I was told sir, that you are a great student in Astronomy, of this truth I was well Convinc’d long before I heard it from others, as no man can be truly great without a general Knowledge of that grand Science. The person who is now engaged in writing this letter to your excellency, is also a student in Astronomy, and an unfortunate man prompted by laudable ambition to engage in the study of the longitude at Sea. I Contracted a disposition for that study, so early in life as when a boy at lattin grammar school, on hearing a seaman Observe that many had endeavour’d to gain by study, and None had Succeeded; I in Consequence of that observation undertook a sea life for no other purpose, with a fix’d resolution to gain that problem or perish—

The Idea upon which my hopes are founded is by Observations made upon the eclipses of the satalites of Jupiter, the Conceptions which I have of my System in making these Observations is I believe New and Original, and I am Confident, from the method which I have invented that these Observations may be made with much less magnifyg powers than is generally Suspected, so much so, that the motion of a ship at sea woud be no impedemint to the Observation—

This study sir, has brought poverty upon me, (a natural Consequence upon me) and being in my fifty fourth year makes it late for me to enter again upon a sea life, Therefore sir I am perswaded that one word from the lips of your excellencey will place this unfortunate ambitious man, in a situation to support himself wife and Eight Children [and make us] Comfortable and happy.—

I woud further observe to your excellency that I unbusom’d myself to three of our richest merchants. thinking thereby to gain some little assistance to purchase instruments, &c, but the wretches in this part of the Country are generally destitute [of] publick Spirit, and when I consider the state of my own finances. I get very dull So much so, that it draws a painfull anxiety bordering upon wild dispair upon me and I am borne down by every thing that is in the power of imagination to inflict, Nature at times appears to abandon me, and leaves me shatter’d like a wreck deserted amongst the rocks upon the sea shore, when I find myself unsupported and alone Contending with so powerfull an adversary. No more Dr. Sir. But shou’d think it a great honor if your Excellencey wou’d Condescend to send me a line in answer (as soon as it shoud be your Excellenceys pleasure) from the greatest Statesman and Philosopher in the united States to the most unfortunate one, I do myself the honor to subscribe myself as always Your Excellency’s friend and Humble Servant—

[Matthew C. Groves]

N.B. Your excellencey can form some Idea of my veracity from the following Circumstances. The only friend which I ever had in this place was the Honobl. Thomas Russell Esqr. who is now no more. I saild for that gentleman twenty one years in the west India trade Nineteen years of which I was Consgn’d to myself—Your Excellencey will be pleas’d to excuse the writing, and grammatical part as it is wrote by one who was draged up to a sea life. I Remain as above Your Excellencys friend Assuredly

M. C. Groves

RC (DNA: RG 59, LAR); frayed at margin; signature damaged at fold; postscript in margin: “Your excellency will observe that I should not be subject to those feeling if I was in any regular way of Business, or had funds to support me in this pursuit M. C. Groves”; addressed: “To His Excellency Thomas Jefferson Esqre. President of the united States of America”; endorsed by TJ as received 13 Aug. and so recorded in SJL with notation “Off.”; also endorsed by TJ: “to be weigher guager or any thing.”
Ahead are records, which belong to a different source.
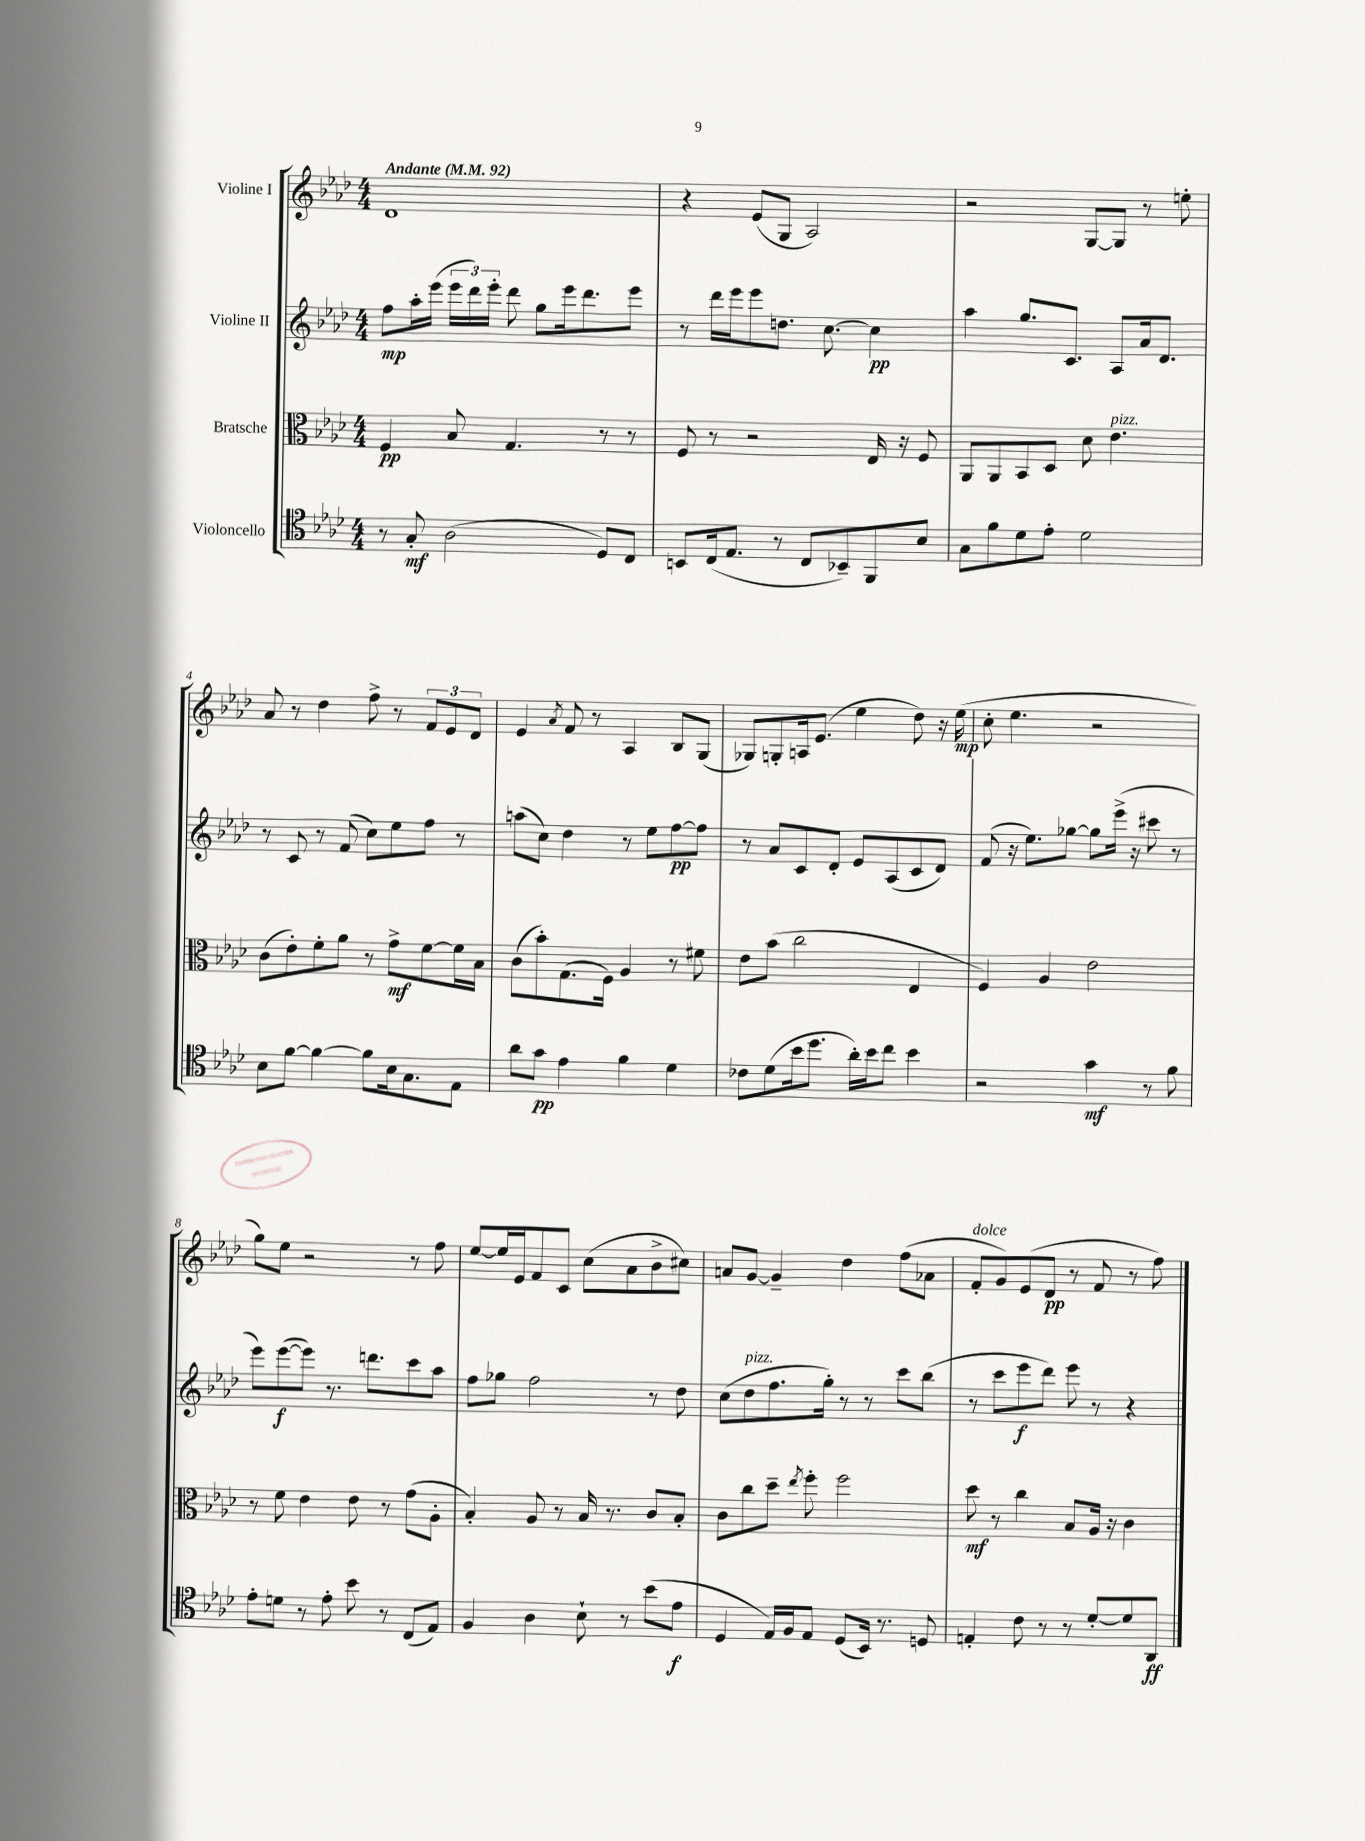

**kern	**kern	**kern	**kern
*staff4	*staff3	*staff2	*staff1
*clefC4	*clefC3	*clefG2	*clefG2
*k[b-e-a-d-]	*k[b-e-a-d-]	*k[b-e-a-d-]	*k[b-e-a-d-]
*M4/4	*M4/4	*M4/4	*M4/4
*MM92	*MM92	*MM92	*MM92
8r	4F	8ff	1d-
8G'	.	16aa-'	.
.	.	(16eee-	.
(2A-	8B-	24eee-	.
.	.	24ddd-)	.
.	.	24eee-'	.
.	4.G	8ddd-	.
.	.	8gg	.
.	.	16eee-	.
.	.	8.ddd-	.
8D-)	8r	.	.
8C	8r	8eee-	.
=	=	=	=
8BB	8F	8r	4r
(16C	8r	16ddd-	.
8.E-	.	16eee-	.
.	2r	8eee-	(8e-
8r	.	8.dd	8G
8C	.	.	2A-)
.	.	[8.cc	.
8BB-~)	.	.	.
8FF	16E-	4cc]	.
.	16r	.	.
8B-	8F	.	.
=	=	=	=
8G	8AA-	4aa-	2r
8f	8AA-	.	.
8d-	8BB-	8.gg	.
8e-'	8D-	.	.
.	.	8.c	.
2d-	8d-	.	[8G
.	4.e-	8A-	8G]
.	.	16a-	8r
.	.	8.d-	.
.	.	.	8ee'
=	=	=	=
8B-	(8c	8r	8a-
[8f	8e-')	8c	8r
4f_	8f'	8r	4dd-
.	8a-	(8f	.
8f]	8r	8cc)	8ff^
16B-	8g^	8ee-	8r
8.G	.	.	.
.	[8f	8ff	12f
.	.	.	12e-
8E-	16f]	8r	.
.	.	.	12d-
.	16B-	.	.
=	=	=	=
8a-	(8c	(8aa	4e-
8g	8b-')	8cc)	.
.	.	.	8qa-
4e-	(8.G	4dd-	8f
.	.	.	8r
.	16F)	.	.
4f	4A-	8r	4A-
.	.	8ee-	.
4d-	8r	[8ff	8B-
.	8f#	8ff]	(8G
=	=	=	=
8c-	8e-	8r	8G-)
(8d-	(8b-	8a-	8G'
16b-	2cc	8c	16A
8.dd-	.	.	(8.e-
.	.	8d-'	.
16a-')	.	8e-	4ee-
16b-	.	.	.
8cc	.	(8A-	.
4b-	4E-	8c	8dd-)
.	.	8d-)	16r
.	.	.	(16ee-
=	=	=	=
2r	4F)	(8f	8cc'
.	.	16r	4.ee-
.	.	8.ee-)	.
.	4A-	.	.
.	.	[8gg-	.
4g	2e-	8gg-]	2r
.	.	(16eee-^	.
.	.	16r	.
8r	.	8ccc#	.
8f	.	8r	.
=	=	=	=
8e-'	8r	8eee-)	8gg)
8d	8f	([8eee-	8ee-
8r	4e-	8eee-])	2r
8e-'	.	8.r	.
8b-	8e-	.	.
.	.	8.ddd	.
8r	8r	.	.
(8C	(8g	8ccc	8r
8E-)	8A-'	8aa-	8ff
=	=	=	=
4F	4B-')	8ff	[8ee-
.	.	8gg-	16ee-]
.	.	.	16e-
4A-	8A-	2ff	8f
.	8r	.	8c
8B-`	16B-	.	(8cc
.	8.r	.	.
8r	.	.	8a-
(8b-	8c	8r	8b-^
8e-	8B-'	8dd-	8cc#)
=	=	=	=
4D-	8c	(8cc	8a
.	8cc	8dd-	[8g
16E-)	8dd-~	8.ff	4g~]
16F	.	.	.
.	8qee-	.	.
8E-	8ff'	.	.
.	.	16gg')	.
(8D-	2ff	8r	4dd-
16BB-)	.	8r	.
8.r	.	.	.
.	.	8ccc	(8ff
8D	.	(8bb-	8a-
=	=	=	=
4E'	8dd-	8r	8f'
.	8r	8ccc	8g)
8c	4cc	8eee-	(8e-
8r	.	8ddd-)	8d-
8r	8B-	8eee-	8r
[8d-'	16A-	8r	8f
.	16r	.	.
8d-]	4c	4r	8r
8AA-	.	.	8ff)
==	==	==	==
*-	*-	*-	*-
Groves also sent TJ an undated, three-page “train of curious patriotic reflections,” which he was inspired to write by a monument on Bunker Hill erected by King Solomon’s Lodge of Charlestown in honor of Joseph Warren. Groves identified himself as a freemason (MS in same; in Groves’s hand and signed by him; addressed: “To His Excellency Thomas Jefferson Esqr President of the united States of America”).